I AM writing to support Richard Chamings' views (Your Letters, February 28) regarding the management of Castlemorton Common and the Hills.
The Malvern Hills are a natural phenomena. They are not an ancient human construction needing repair and renovation.
They have existed for millennia. Man and his domestic animals, in comparison, are newcomers. From pre-historic peoples through the monasteries and the Royal Chase to the Victorians, the Hills have changed and evolved.
The Victorians tried to tame the landscape so the aristocracy and the new rich, in pursuit of health and the Gothic vision, could climb and walk easily.

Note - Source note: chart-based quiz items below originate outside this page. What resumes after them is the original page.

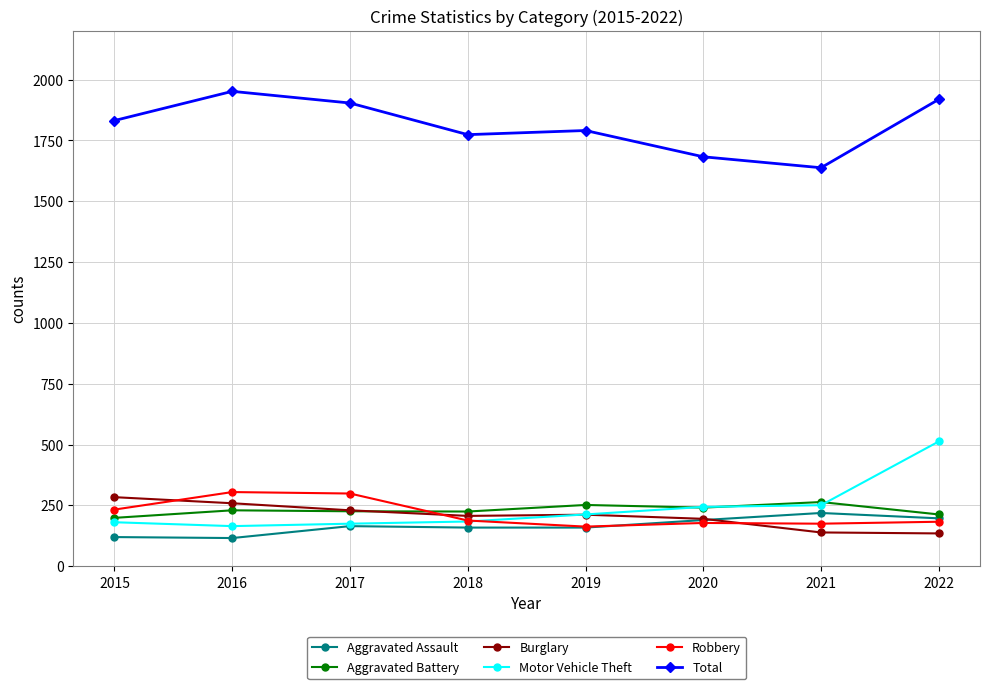

Which series changed the most between 2019 and 2022?

Motor Vehicle Theft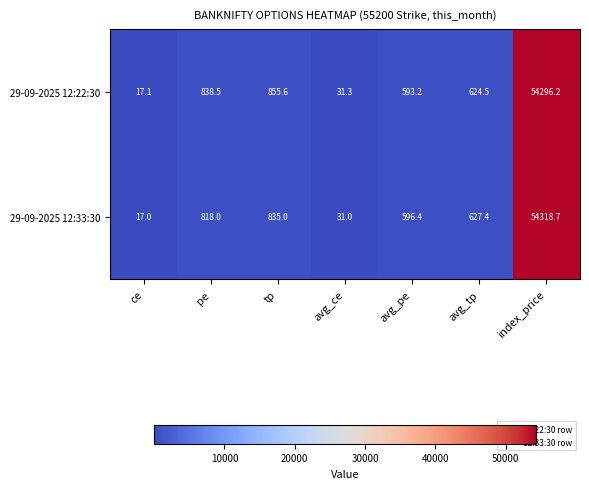

Which series changed the most between pe and tp?

29-09-2025 12:22:30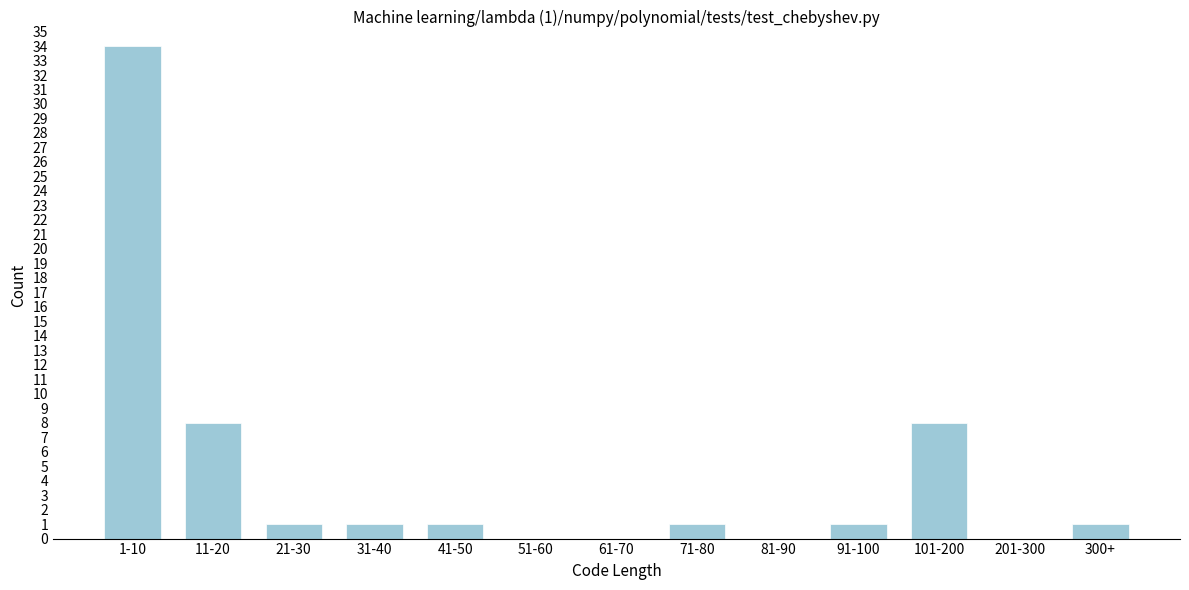

Reading left to right, transcribe all the data shown in this chart.

1-10=34	11-20=8	21-30=1	31-40=1	41-50=1	51-60=0	61-70=0	71-80=1	81-90=0	91-100=1	101-200=8	201-300=0	300+=1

The Hills have changed and will continue to do so. Global warming will add another dimension. Trees are returning, as are old plants mixing with new. There are more bluebells, violets, wild strawberries, honeysuckle and many others. At least the Conservators no longer strip the path verges during the main flowering season.
We should rejoice, celebrate and enable the Hills to evolve and change, to value what is happening.
Flocks of sheep and herds of cattle to keep down the 'scrub', young trees and plants is an artificial and retrogressive action. We are not Victorians. We are in the 21st Century and, with more knowledge of ecology, should be appreciating that nature will and does reincarnate itself and respond to its own needs. Please forget the dried arrangement in its glass dome or the preservative use of aspic and watch, enjoy and nurture this remarkable landscape.
VICTORIA NEWMAN, Wells Road, Malvern.